Online proofing is a great way to leave money on the table.


----------



## Robin Usagani (Jan 31, 2011)

You can't make a profit from prints with $50/year


----------



## chito beach (Feb 12, 2011)

Schwettylens said:


> You can't make a profit from prints with $50/year



Why does the price of the hosting matter? content is what is important or am I wrong


----------



## Robin Usagani (Feb 13, 2011)

You can't increase the price with $50 membership.


----------



## chito beach (Feb 13, 2011)

Schwettylens said:


> You can't increase the price with $50 membership.




I just figured that out  LOL, after a long search Ive started a Zen site that Im working on now


----------



## Robin Usagani (Feb 13, 2011)

Let me know if you need help Chito.  Using my code would be nice too if you havent paid it yet


----------



## chito beach (Feb 13, 2011)

Schwettylens said:


> Let me know if you need help Chito.  Using my code would be nice too if you havent paid it yet



I have not paid yet but started the 14 day free trial. go ahead and PM me your code.  :thumbup:.  

I am just uploading smaller jpegs now to get it running and full size files to replace them as I have time........good idea or bad? (slow connection speed on my end sometimes)


----------



## Robin Usagani (Feb 13, 2011)

Do it when you go to bed.  You want to upload maximum size so people can buy large prints.  I'll pm you my code


----------



## Cinka (Feb 17, 2011)

I had Zenfolio for a year - didn't love it.

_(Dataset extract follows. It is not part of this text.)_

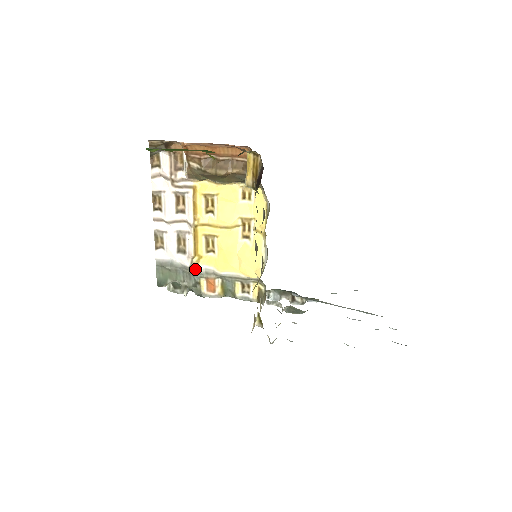
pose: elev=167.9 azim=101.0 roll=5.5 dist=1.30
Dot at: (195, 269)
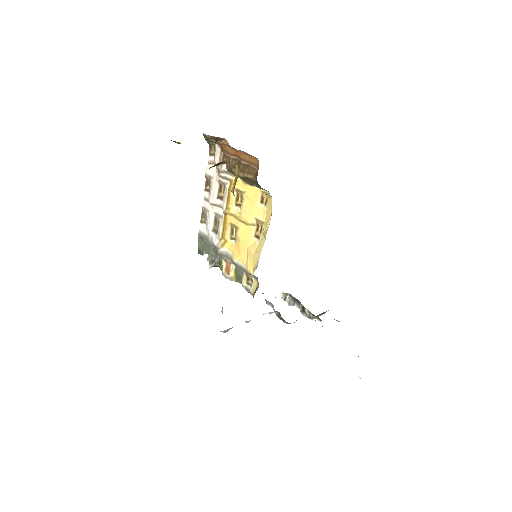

I ended up buying PhotoCart - which I own, no fees, highly customizable. Worth the price.


----------



## chito beach (Feb 17, 2011)

Cinka said:


> I had Zenfolio for a year - didn't love it. I ended up buying PhotoCart - which I own, no fees, highly customizable. Worth the price.



So how much are you paying for your hosting service per month


----------



## Robin Usagani (Feb 17, 2011)

I only have great things to say about zenfolio.  The only thing I pay is my domain name and the zenfolio service.  I host my domain email trough gmail.


----------



## Stephen.C (Feb 17, 2011)

I don't personally use it, but I do know someone who is very satisfied with the service.


----------



## mortovismo (Feb 18, 2011)

Schwettylens said:


> I only have great things to say about zenfolio.  The only thing I pay is my domain name and the zenfolio service.  I host my domain email trough gmail.



How do you set up your own domain name and then link the two? I'm horrible with technology 

@ Kevlar Jacket I have a zenfolio site too and I have to say I'm really happy with it....a really inexpensive way to showcase your work. I have the premium for $100 and at $2 a week you can't beat it. Highly recommended.


----------



## chito beach (Feb 18, 2011)

mortovismo said:


> Schwettylens said:
> 
> 
> > I only have great things to say about zenfolio.  The only thing I pay is my domain name and the zenfolio service.  I host my domain email trough gmail.
> ...



Yes my Images by Brian Harmon points to the zenfolio account.  I have not started to sell yet there and might not that is an option. I can always just forward to myself and print locally or what ever


----------